In the early 90s, Razor & Tie began a reissue label, releasing on CD hundreds of classic albums and career retrospectives by a range of landmark artists, including Glen Campbell, King Curtis, the Partridge Family, Don Covay, James Carr, Merle Haggard, among many others. In ensuing years, an eclectic roster of artists were signed to the label’s new music division, including such icons as Jon Batiste, The Pretty Reckless, Joan Baez, Graham Parker, Marshall Crenshaw, Dar Williams, All That Remains, and Brand New. In 2014, Razor & Tie launched the Washington Square imprint, showcasing a number of indie and alternative artists.

Razor & Tie Music Publishing launched in 2007, a songwriter-friendly and service-oriented division with an aggressive approach to multi-media song placement, royalty administration and artist and writer career development — Razor & Tie Publishing quickly became a successful indie music publisher with number one hits across several genres and a robust synch business.

=== Kidz Bop ===
In 2001, Balsam co-founded, with Chenfeld, the #1 children’s music brand KIDZ BOP, featuring today’s biggest pop hits "sung by kids for kids". The children's music phenomenon has sold tens of millions of albums and generated billions of streams since its debut in 2001, with several successful nationwide Kidz Bop Live shows along the way. Numerous Kidz Bop alumni became prominent entertainers, such as Zendaya, Olivia Holt, Becky G, Ross Lynch, Noah Munck, and singers and Broadway stars such as Jayna Elise and Elijah Johnson.
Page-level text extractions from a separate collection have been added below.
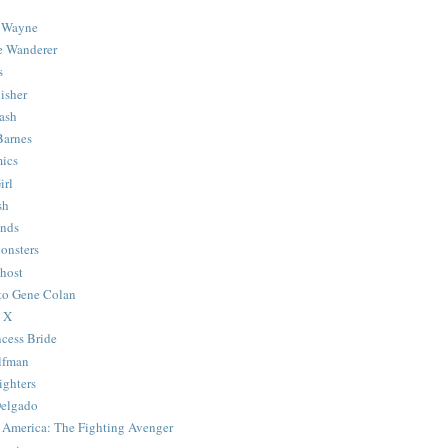
 Wayne
e Wanderer
s
isher
ash
Barnes
ics
irl
sh
Ends
onsters
host
 to Gene Colan
 X
ncess Bride
lfman
ghters
Delgado
 America: The Fighting Avenger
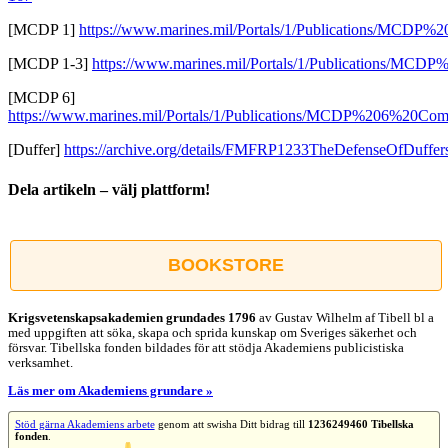
[MCDP 1]
https://www.marines.mil/Portals/1/Publications/MCDP%
[MCDP 1-3]
https://www.marines.mil/Portals/1/Publications/MCDP
[MCDP 6]
https://www.marines.mil/Portals/1/Publications/MCDP%206%20C
[Duffer]
https://archive.org/details/FMFRP1233TheDefenseOfDuffer
Dela artikeln – välj plattform!
Facebook
X
Reddit
LinkedIn
WhatsApp
Tumblr
Pinterest
Vk
E-
post
BOOKSTORE
Krigsvetenskap­sakademien grundades 1796
av Gustav Wilhelm af Tibell bl a
med uppgiften att söka, skapa och sprida kunskap om Sveriges säkerhet och
försvar. Tibellska fonden bildades för att stödja Akademiens publicistiska
verksamhet.
Läs mer om Akademiens grundare »
Stöd gärna Akademiens arbete
genom att swisha Ditt bidrag till
1236249460 Tibellska
fonden
.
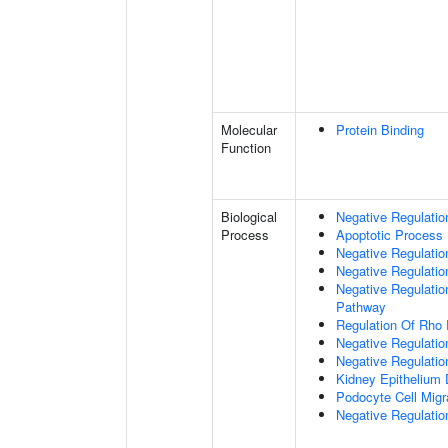
Molecular
Protein Binding
Function
Biological
Negative Regulatio
Process
Apoptotic Process
Negative Regulation
Negative Regulatio
Negative Regulation
Pathway
Regulation Of Rho 
Negative Regulati
Negative Regulatio
Kidney Epithelium
Podocyte Cell Migr
Negative Regulation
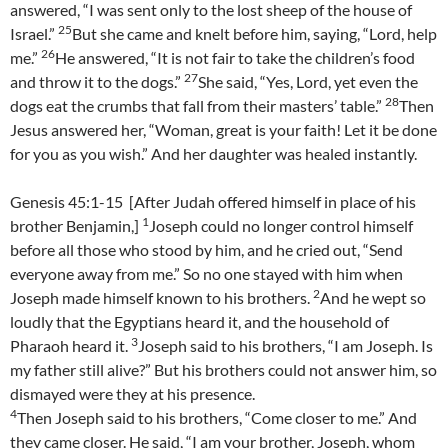
answered, “I was sent only to the lost sheep of the house of
25
Israel.”
But she came and knelt before him, saying, “Lord, help
26
me.”
He answered, “It is not fair to take the children’s food
27
and throw it to the dogs.”
She said, “Yes, Lord, yet even the
28
dogs eat the crumbs that fall from their masters’ table.”
Then
Jesus answered her, “Woman, great is your faith! Let it be done
for you as you wish.” And her daughter was healed instantly.
Genesis 45:1-15 [After Judah offered himself in place of his
1
brother Benjamin,]
Joseph could no longer control himself
before all those who stood by him, and he cried out, “Send
everyone away from me.” So no one stayed with him when
2
Joseph made himself known to his brothers.
And he wept so
loudly that the Egyptians heard it, and the household of
3
Pharaoh heard it.
Joseph said to his brothers, “I am Joseph. Is
my father still alive?” But his brothers could not answer him, so
dismayed were they at his presence.
4
Then Joseph said to his brothers, “Come closer to me.” And
they came closer. He said, “I am your brother, Joseph, whom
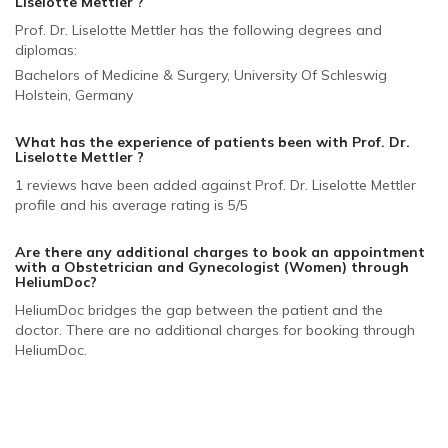
Liselotte Mettler ?
Prof. Dr. Liselotte Mettler has the following degrees and
diplomas:
Bachelors of Medicine & Surgery, University Of Schleswig
Holstein, Germany
What has the experience of patients been with Prof. Dr.
Liselotte Mettler ?
1 reviews have been added against Prof. Dr. Liselotte Mettler
profile and his average rating is 5/5
Are there any additional charges to book an appointment
with a Obstetrician and Gynecologist (Women)
through
HeliumDoc?
HeliumDoc bridges the gap between the patient and the
doctor. There are no additional charges for booking through
HeliumDoc.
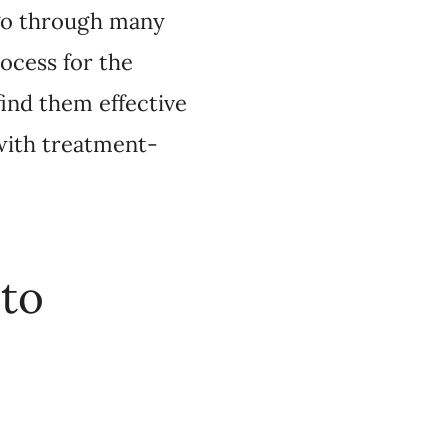
pressants?
patients in Canada
e. Most require a
unded, so patients pay
overed by private
 which test to use.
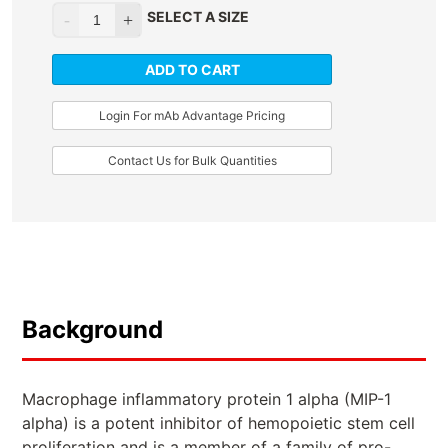
SELECT A SIZE
ADD TO CART
Login For mAb Advantage Pricing
Contact Us for Bulk Quantities
Background
Macrophage inflammatory protein 1 alpha (MIP-1
alpha) is a potent inhibitor of hemopoietic stem cell
proliferation and is a member of a family of pro-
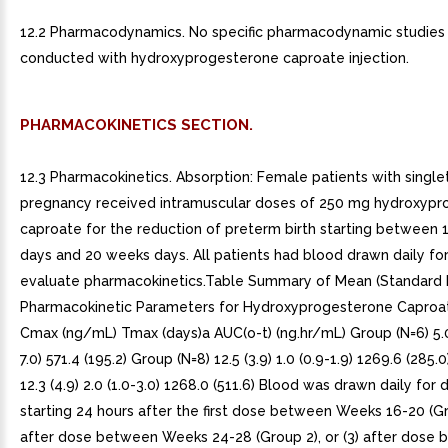
12.2 Pharmacodynamics. No specific pharmacodynamic studies
conducted with hydroxyprogesterone caproate injection.
PHARMACOKINETICS SECTION.
12.3 Pharmacokinetics. Absorption: Female patients with single
pregnancy received intramuscular doses of 250 mg hydroxyp
caproate for the reduction of preterm birth starting between
days and 20 weeks days. All patients had blood drawn daily fo
evaluate pharmacokinetics.Table Summary of Mean (Standard 
Pharmacokinetic Parameters for Hydroxyprogesterone Caproa
Cmax (ng/mL) Tmax (days)a AUC(o-t) (ng.hr/mL) Group (N=6) 5.0 (
7.0) 571.4 (195.2) Group (N=8) 12.5 (3.9) 1.0 (0.9-1.9) 1269.6 (285.
12.3 (4.9) 2.0 (1.0-3.0) 1268.0 (511.6) Blood was drawn daily for d
starting 24 hours after the first dose between Weeks 16-20 (Gro
after dose between Weeks 24-28 (Group 2), or (3) after dose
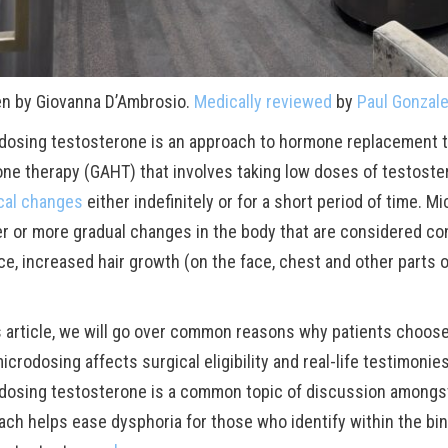
en by Giovanna D’Ambrosio.
Medically reviewed
by
Paul Gonzal
dosing testosterone is an approach to hormone replacement t
ne therapy (GAHT) that involves taking low doses of testoste
cal changes
either indefinitely or for a short period of time.
er or more gradual changes in the body that are considered co
ce, increased hair growth (on the face, chest and other parts of
is article, we will go over common reasons why patients choo
crodosing affects surgical eligibility and real-life testimoni
dosing testosterone is a common topic of discussion amongst
ach helps ease dysphoria for those who identify within the bin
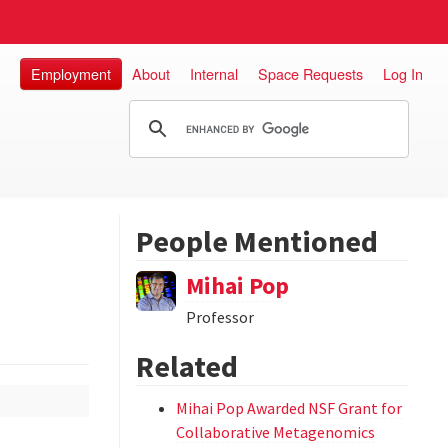
Employment
About
Internal
Space Requests
Log In
People Mentioned
Mihai Pop
Professor
Related
Mihai Pop Awarded NSF Grant for
Collaborative Metagenomics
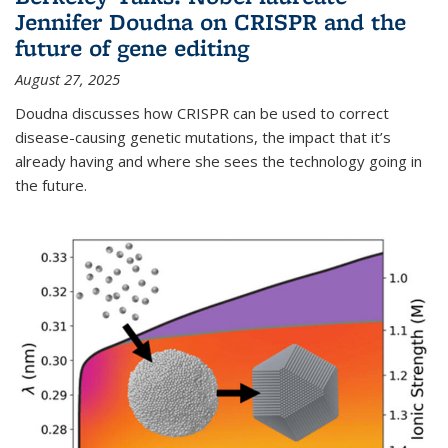
Jennifer Doudna on CRISPR and the
future of gene editing
August 27, 2025
Doudna discusses how CRISPR can be used to correct
disease-causing genetic mutations, the impact that it’s
already having and where she sees the technology going in
the future.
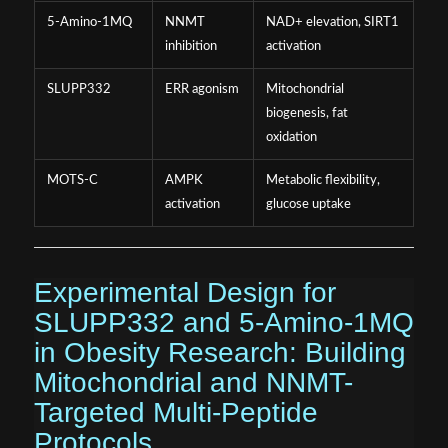
5-Amino-1MQ
NNMT
NAD+ elevation, SIRT1
inhibition
activation
SLUPP332
ERR agonism
Mitochondrial
biogenesis, fat
oxidation
MOTS-C
AMPK
Metabolic flexibility,
activation
glucose uptake
Experimental Design for
SLUPP332 and 5-Amino-1MQ
in Obesity Research: Building
Mitochondrial and NNMT-
Targeted Multi-Peptide
Protocols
The best-selling series has had 24 Top 10 debuts on the Billboard 200; only three artists in history—The Beatles, The Rolling Stones and Barbra Streisand—have had more Top 10 albums and KIDZ BOP was named Billboard's "#1 Kids' Artist" for eight consecutive years.

=== Theater and film production ===
Balsam has served as producer and co-producer on a number of theatrical productions and has won five Tony Awards, including for the 2019 “Best Musical” Tony winner Hadestown, 2022 "Best Play" Tony winner The Lehman Trilogy, 2024 "Best Play" Tony winner Stereophonic, 2024 "Best Revival of a Musical" Tony winner Merrily We Roll Along, and 2025 "Best Revival of a Musical" Tony winner Sunset Boulevard. He also produced Hadestown and Stereophonic on the West End in London. His other theater projects include playwright-actor Heidi Schreck's Tony Award-nominated What the Constitution Means to Me, a finalist for the 2019 Pulitzer Prize for Drama and winner of the New York Drama Critics' Circle “Best American Play” of 2019; Hangmen by Martin McDonagh, which received five Tony nominations; and Job, by Max Friedlich. In 2020, Balsam was a lead producer presenting the first Broadway production of Martin McDonagh's Hangmen, which won the 2016 Olivier Award for “Best New Play".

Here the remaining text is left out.